- _Exercise goal_: Take every line containing "Ordine" out of the records.

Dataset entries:
== Segment start ==
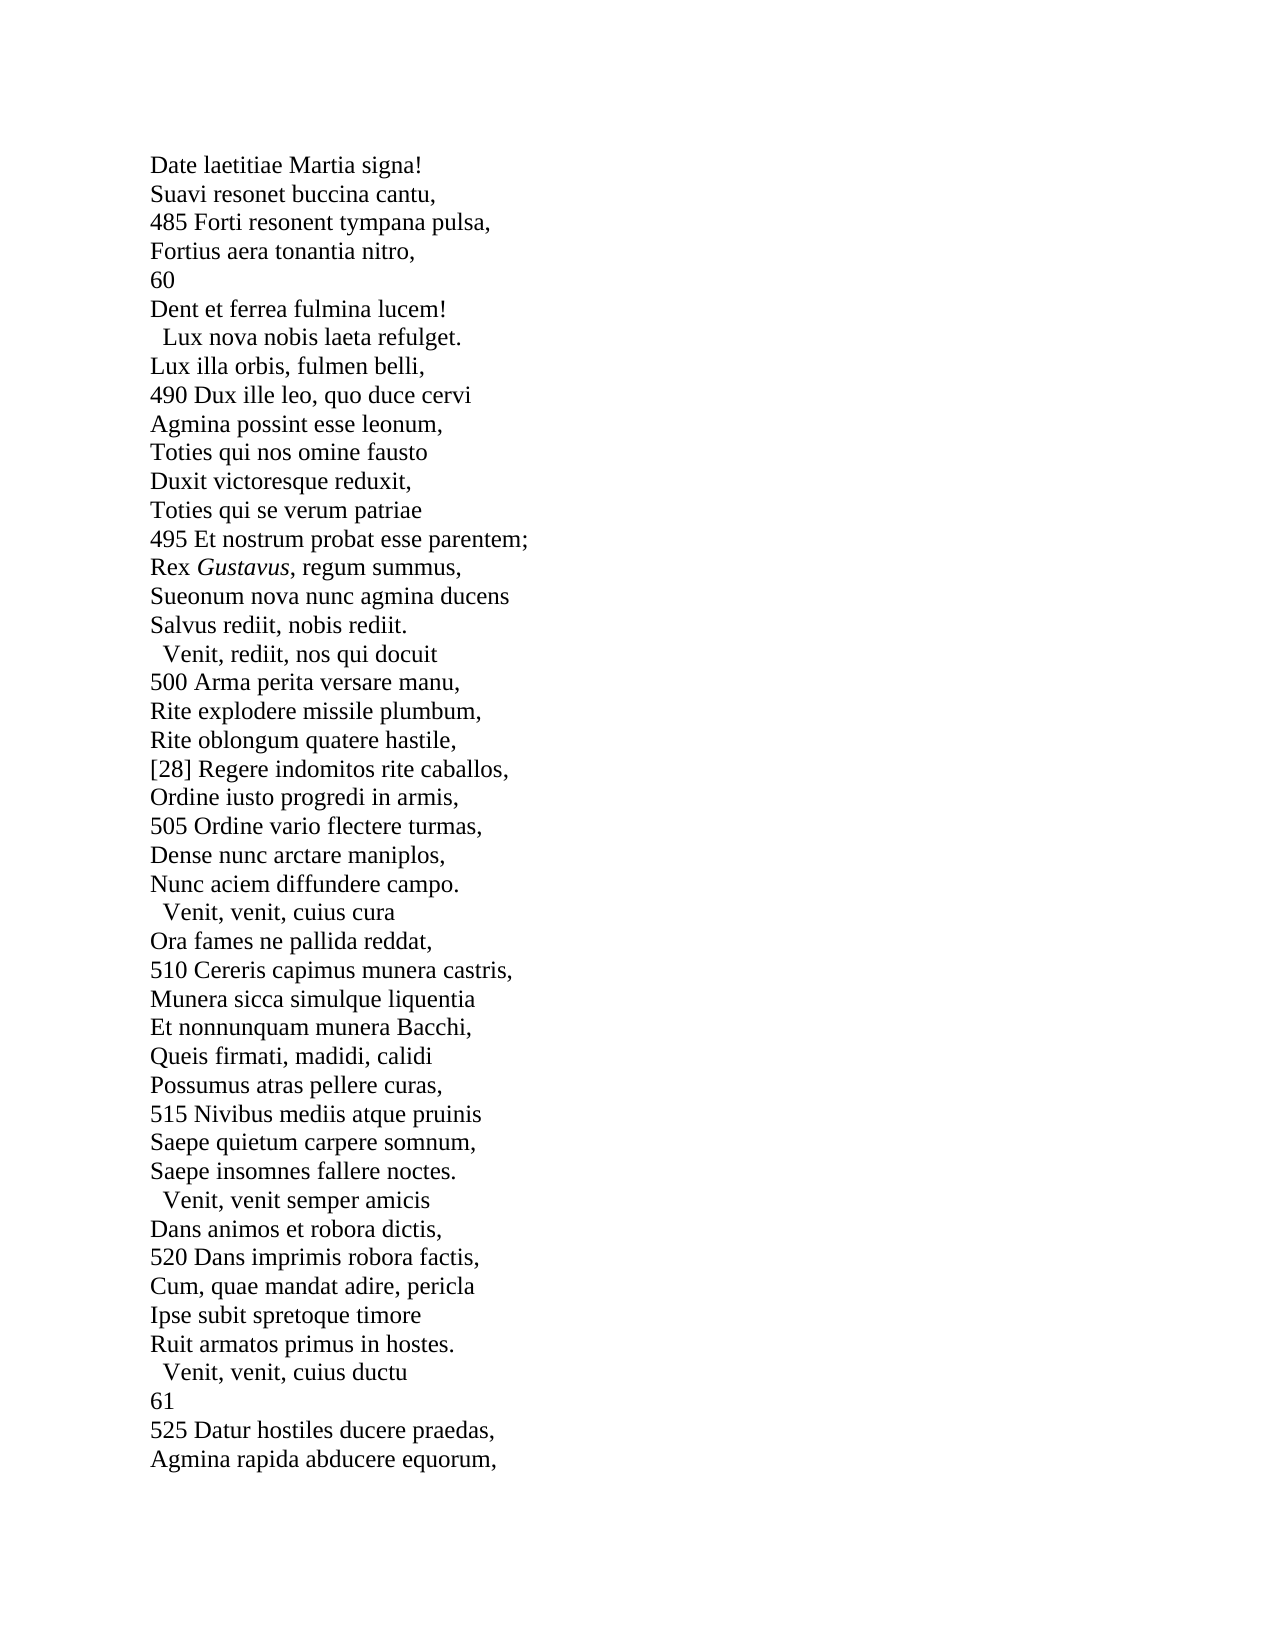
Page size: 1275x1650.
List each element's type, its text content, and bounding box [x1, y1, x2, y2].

text 515 Nivibus mediis atque pruinis [150, 1099, 1125, 1127]
text Agmina rapida abducere equorum, [150, 1444, 1125, 1472]
text 60 [150, 265, 1125, 294]
text Toties qui nos omine fausto [150, 437, 1125, 466]
text 490 Dux ille leo, quo duce cervi [150, 380, 1125, 409]
text Dent et ferrea fulmina lucem! [150, 294, 1125, 322]
text Sueonum nova nunc agmina ducens [150, 581, 1125, 610]
text Ordine iusto progredi in armis, [150, 782, 1125, 811]
text Nunc aciem diffundere campo. [150, 869, 1125, 897]
text Ruit armatos primus in hostes. [150, 1329, 1125, 1357]
text Lux nova nobis laeta refulget. [150, 322, 1125, 351]
text Agmina possint esse leonum, [150, 409, 1125, 437]
text Toties qui se verum patriae [150, 495, 1125, 524]
text Venit, venit, cuius cura [150, 897, 1125, 926]
text Venit, venit, cuius ductu [150, 1357, 1125, 1386]
text 495 Et nostrum probat esse parentem; [150, 524, 1125, 552]
text Rex Gustavus, regum summus, [150, 552, 1125, 581]
text Suavi resonet buccina cantu, [150, 179, 1125, 207]
text 485 Forti resonent tympana pulsa, [150, 207, 1125, 236]
text Rite oblongum quatere hastile, [150, 725, 1125, 754]
text 505 Ordine vario flectere turmas, [150, 811, 1125, 840]
text 520 Dans imprimis robora factis, [150, 1242, 1125, 1271]
text Queis firmati, madidi, calidi [150, 1041, 1125, 1070]
text 500 Arma perita versare manu, [150, 667, 1125, 696]
text Saepe insomnes fallere noctes. [150, 1156, 1125, 1185]
text 525 Datur hostiles ducere praedas, [150, 1415, 1125, 1444]
text Ora fames ne pallida reddat, [150, 926, 1125, 955]
text Munera sicca simulque liquentia [150, 984, 1125, 1012]
text Venit, venit semper amicis [150, 1185, 1125, 1214]
text 61 [150, 1386, 1125, 1415]
text Cum, quae mandat adire, pericla [150, 1271, 1125, 1300]
text Ipse subit spretoque timore [150, 1300, 1125, 1329]
text Rite explodere missile plumbum, [150, 696, 1125, 725]
text Duxit victoresque reduxit, [150, 466, 1125, 495]
text Saepe quietum carpere somnum, [150, 1127, 1125, 1156]
text [28] Regere indomitos rite caballos, [150, 754, 1125, 782]
text Salvus rediit, nobis rediit. [150, 610, 1125, 639]
text Dense nunc arctare maniplos, [150, 840, 1125, 869]
text Venit, rediit, nos qui docuit [150, 639, 1125, 667]
text Dans animos et robora dictis, [150, 1214, 1125, 1242]
text Possumus atras pellere curas, [150, 1070, 1125, 1099]
text Fortius aera tonantia nitro, [150, 236, 1125, 265]
text Et nonnunquam munera Bacchi, [150, 1012, 1125, 1041]
text Date laetitiae Martia signa! [150, 150, 1125, 179]
text 510 Cereris capimus munera castris, [150, 955, 1125, 984]
text Lux illa orbis, fulmen belli, [150, 351, 1125, 380]
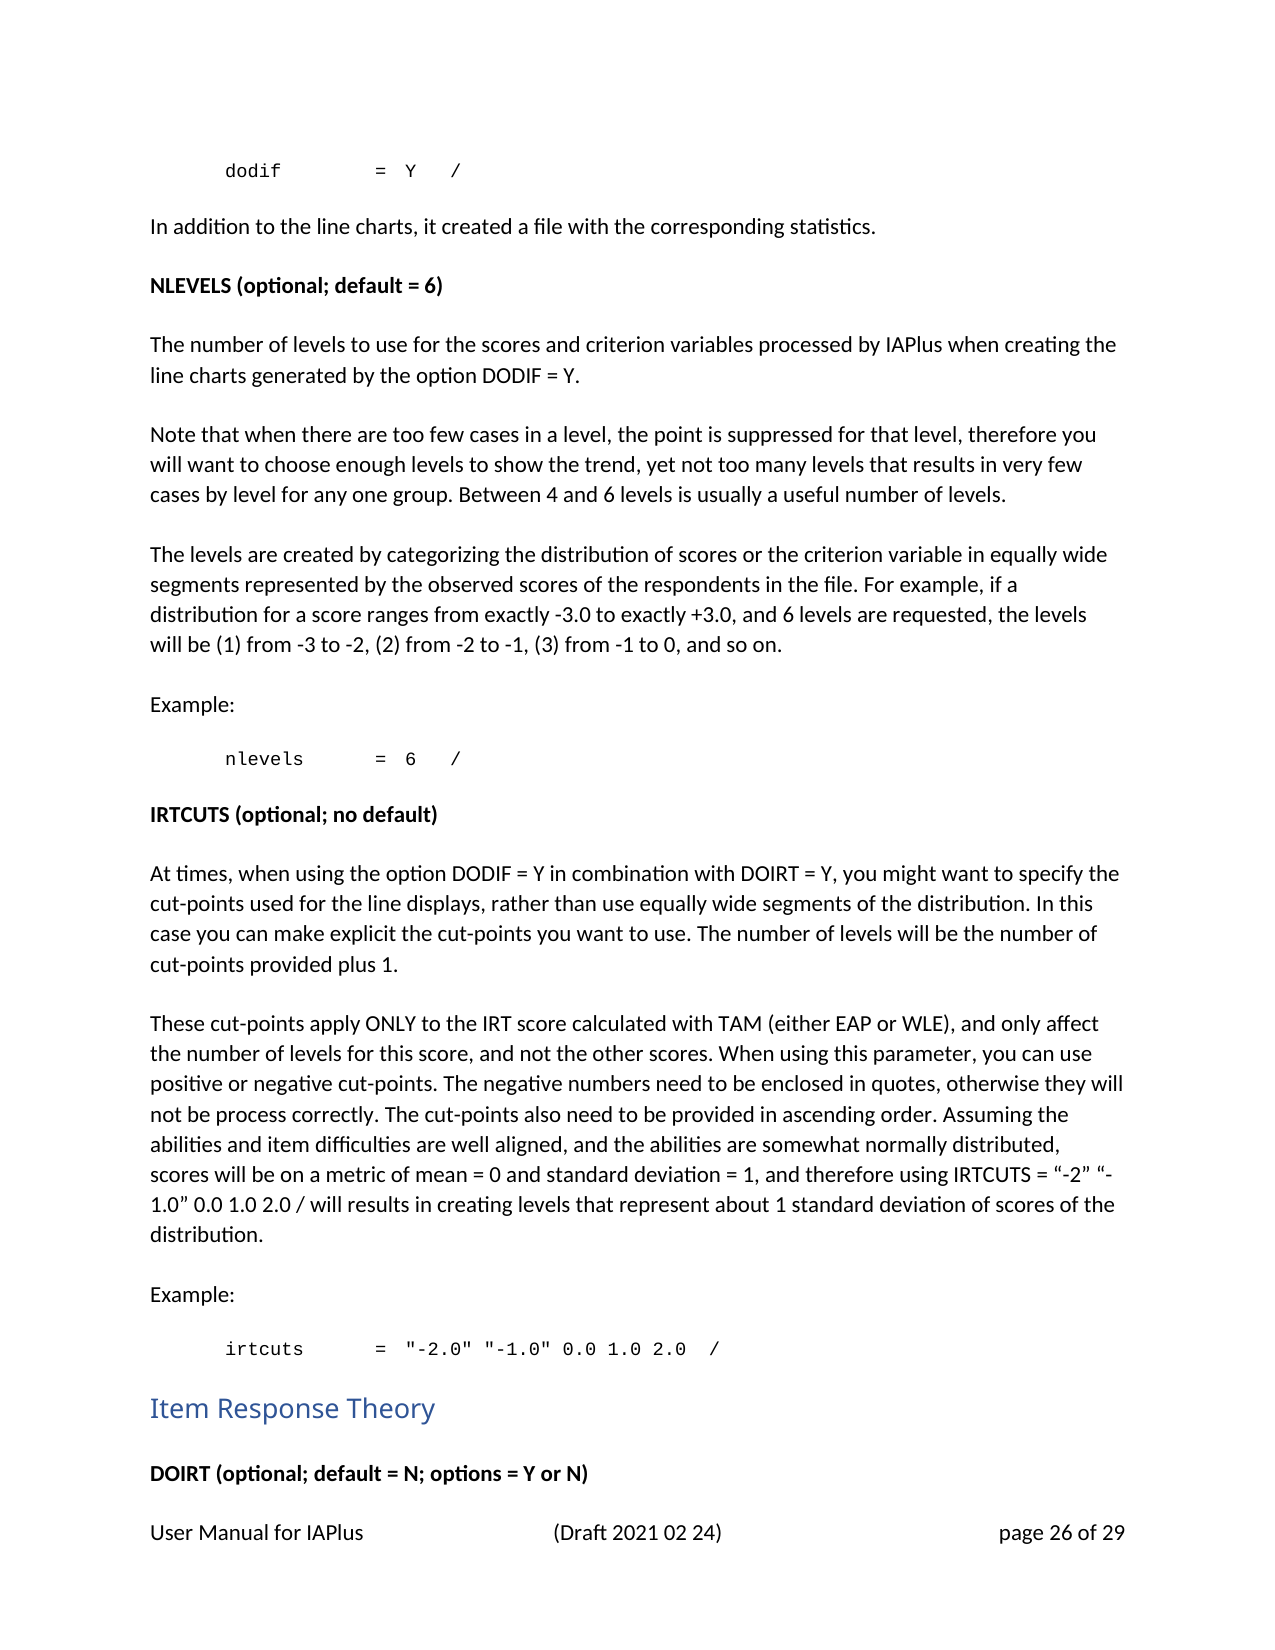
== Segment end ==
- _Solved problem_:
text Ordine iusto progredi in armis, [150, 782, 1125, 811]
text 505 Ordine vario flectere turmas, [150, 811, 1125, 840]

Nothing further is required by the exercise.